Why this intense lobbying for a position that is largely ceremonial? Although India's president is the head of state and the supreme commander of the country's armed forces, in reality the presidency has had little power. Particularly since the time Indira Gandhi installed Giani Zail Singh in 1982, the post of president has been diminished to a rubber stamp for the ruling party. Powers to declare national emergency, or 'president's rule' in a state facing extreme turbulence, or to withhold assent to controversial bills passed by Parliament – all these remain largely theoretical, and few presidents have managed to assert their veto powers on actions of the prime minister. In mid-2006, for instance, President Kalam, after initially sending back for reconsideration a controversial bill on broadening the scope of the 'offices of profit', which would disqualify a person from being a member of Parliament, had to give his assent after the UPA ensured that the Parliament passed the bill without any change.

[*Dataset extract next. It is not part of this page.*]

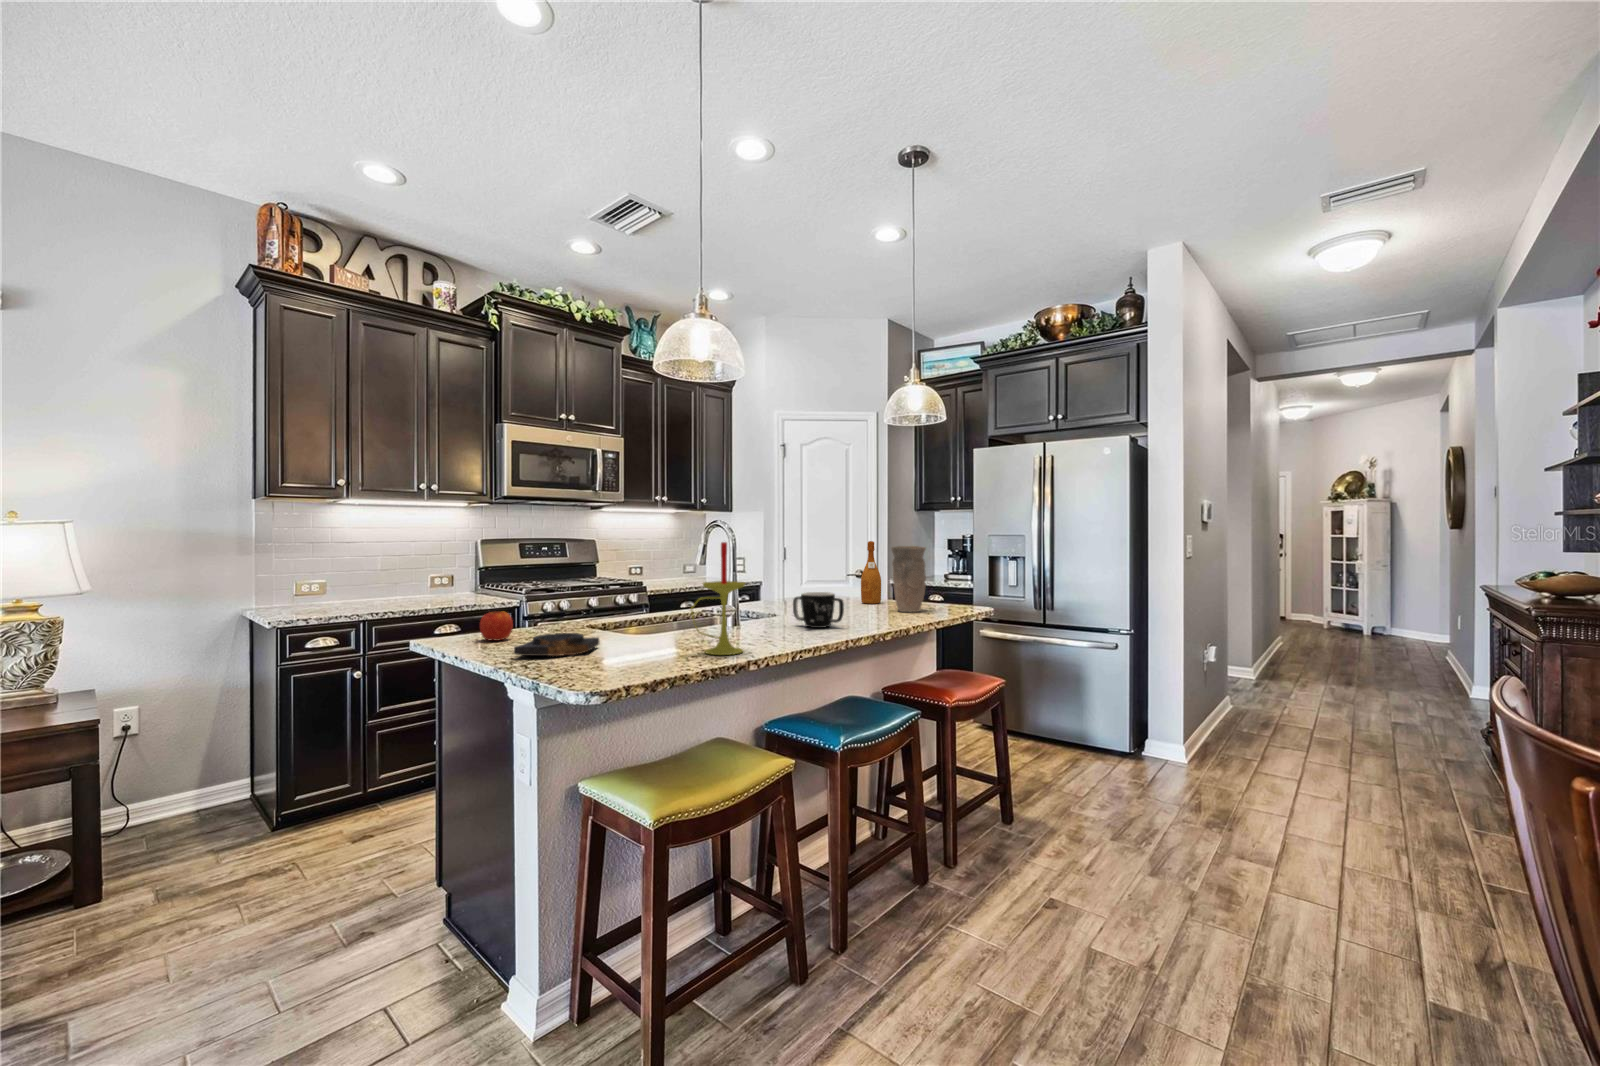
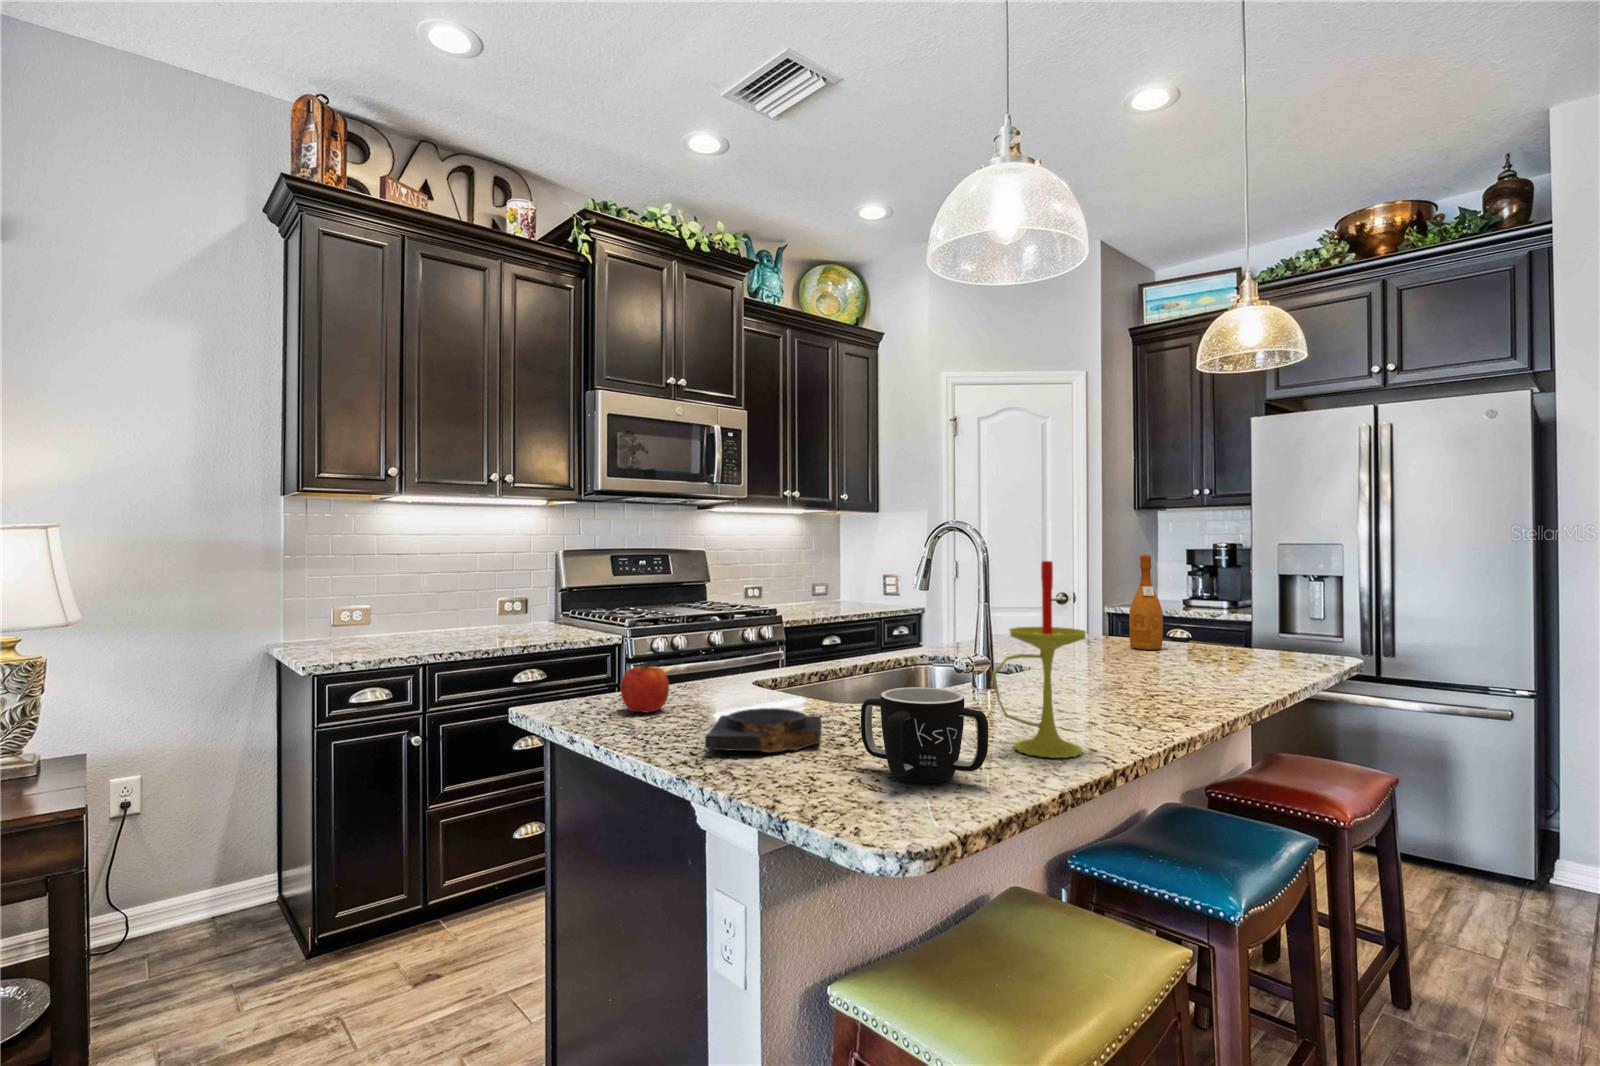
vase: present [891,546,926,612] -> none [1202,563,1264,668]
mug: present [793,592,844,628] -> present [861,687,988,783]

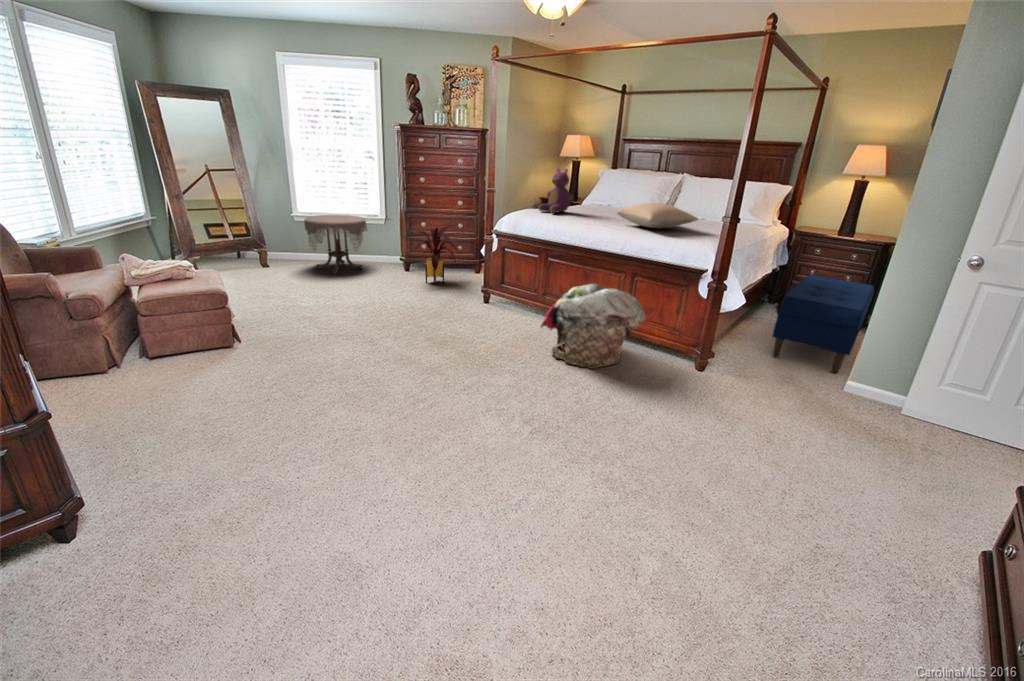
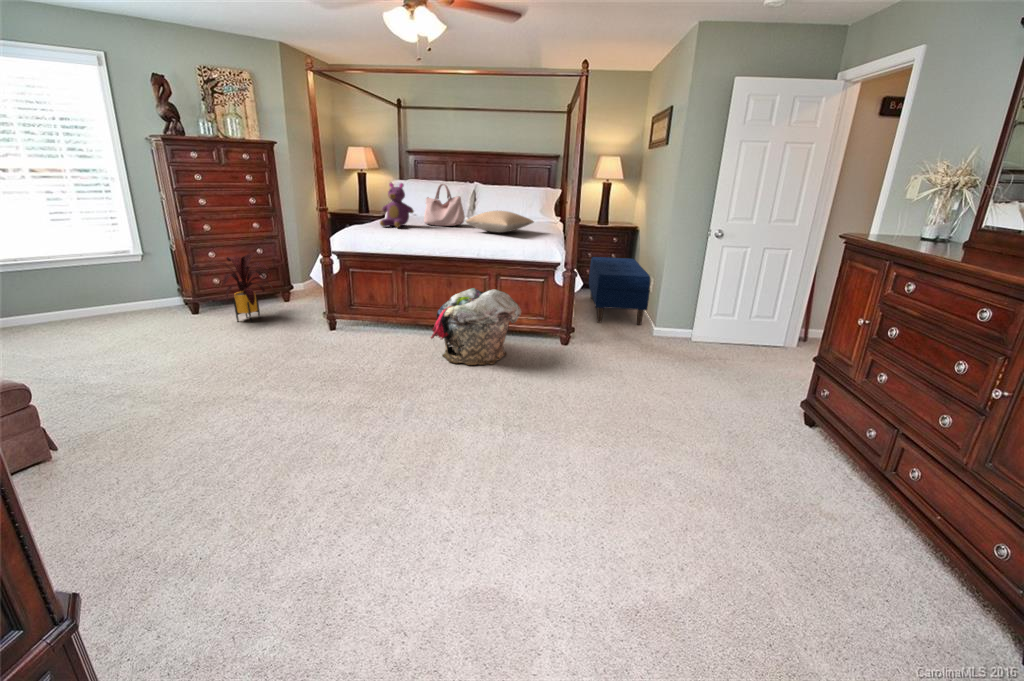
handbag: none [588,171,628,217] -> present [424,184,465,226]
side table: present [304,215,367,274] -> none [17,255,128,335]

The UPA had by that time made it clear that it was not in favour of a second term for Kalam. Meanwhile, the 'third front' of eight regional parties – including the Jayalalitha-led AIADMK and Mulayam Singh Yadav's Samajwadi Party – in its new avatar of the United National Progressive Alliance (UNPA), are throwing their weight behind President Kalam, persuading him to contest a second term. While President Kalam, the 'people's president', might have attracted votes in an open election, voting by the electoral college, which consists of the elected members of both houses of the Parliament and the elected members of the state legislative assemblies, is largely dependent on the diktat of the political parties.

1Although it was the Bharatiya Janata Party (BJP) that installed President Kalam in 2002, it has agreed to back current Vice President Bhairon Singh Shekhawat as an independent candidate. As such, the party was put in a bind by President Kalam's late-June indication that he would be willing to consider contesting a second term due to the "overwhelming love and affection from various sections of people" – although the president hedged that bet by making his candidature contingent on his election being a "certainty". That contingency seems unlikely, given that the UPA, the left and even some constituents of the National Democratic Alliance (including the Shiv Sena of Maharashtra) are opposed to Kalam's candidature. The Shiv Sena, incidentally, is also in a spot, as it needs to oppose the Congress even while championing the interests of Pratibha Patil, a Maharashtrian.

Lifelong loyalist
With the numbers stacked in her favour, the 12th president of India is likely to be Pratibha Patil, a 72-year-old, uncontroversial, low-profile Congress loyalist. Pratibhatai (as she is known in Maharashtra) has been in politics since 1962, when she was elected to the Maharashtra Assembly, where she remained until 1985. She has also been a member of the Rajya Sabha. Patil's CV also tells us that she was a college table-tennis champ, and even once organised women home-guards.

The candidate's main qualification appears to be her steadfast allegiance to the Congress, and to the Gandhi family in particular. Even after her mentor, Yashwant Rao Chavan, parted ways with Indira Gandhi after the Emergency, Pratibha Patil stood by the clan. Her loyalty paid off, and she was appointed to the Maharashtra PCC (Pradesh Congress Committee) by Rajiv Gandhi from 1988 through 1990. Her appointment as governor of Rajasthan in 2004 was also interpreted as a reward for her loyalty.

It is unfortunate that an office that should be occupied by a person of outstanding qualities, one who can remain non-partisan despite political pressures, is now part of the hurly-burly of coalition politics, and that the primary criterion should be loyalty – not even to a party, but to a family. The Congress's sudden backing of a woman candidate is not convincing as a show of progressiveness, given that no other woman's name came up before all the other nominees were rejected by the various UPA coalition members. In a post-facto justification, Pratibha Patil's nomination is being touted as a step towards women's empowerment. All we can say is, try another one.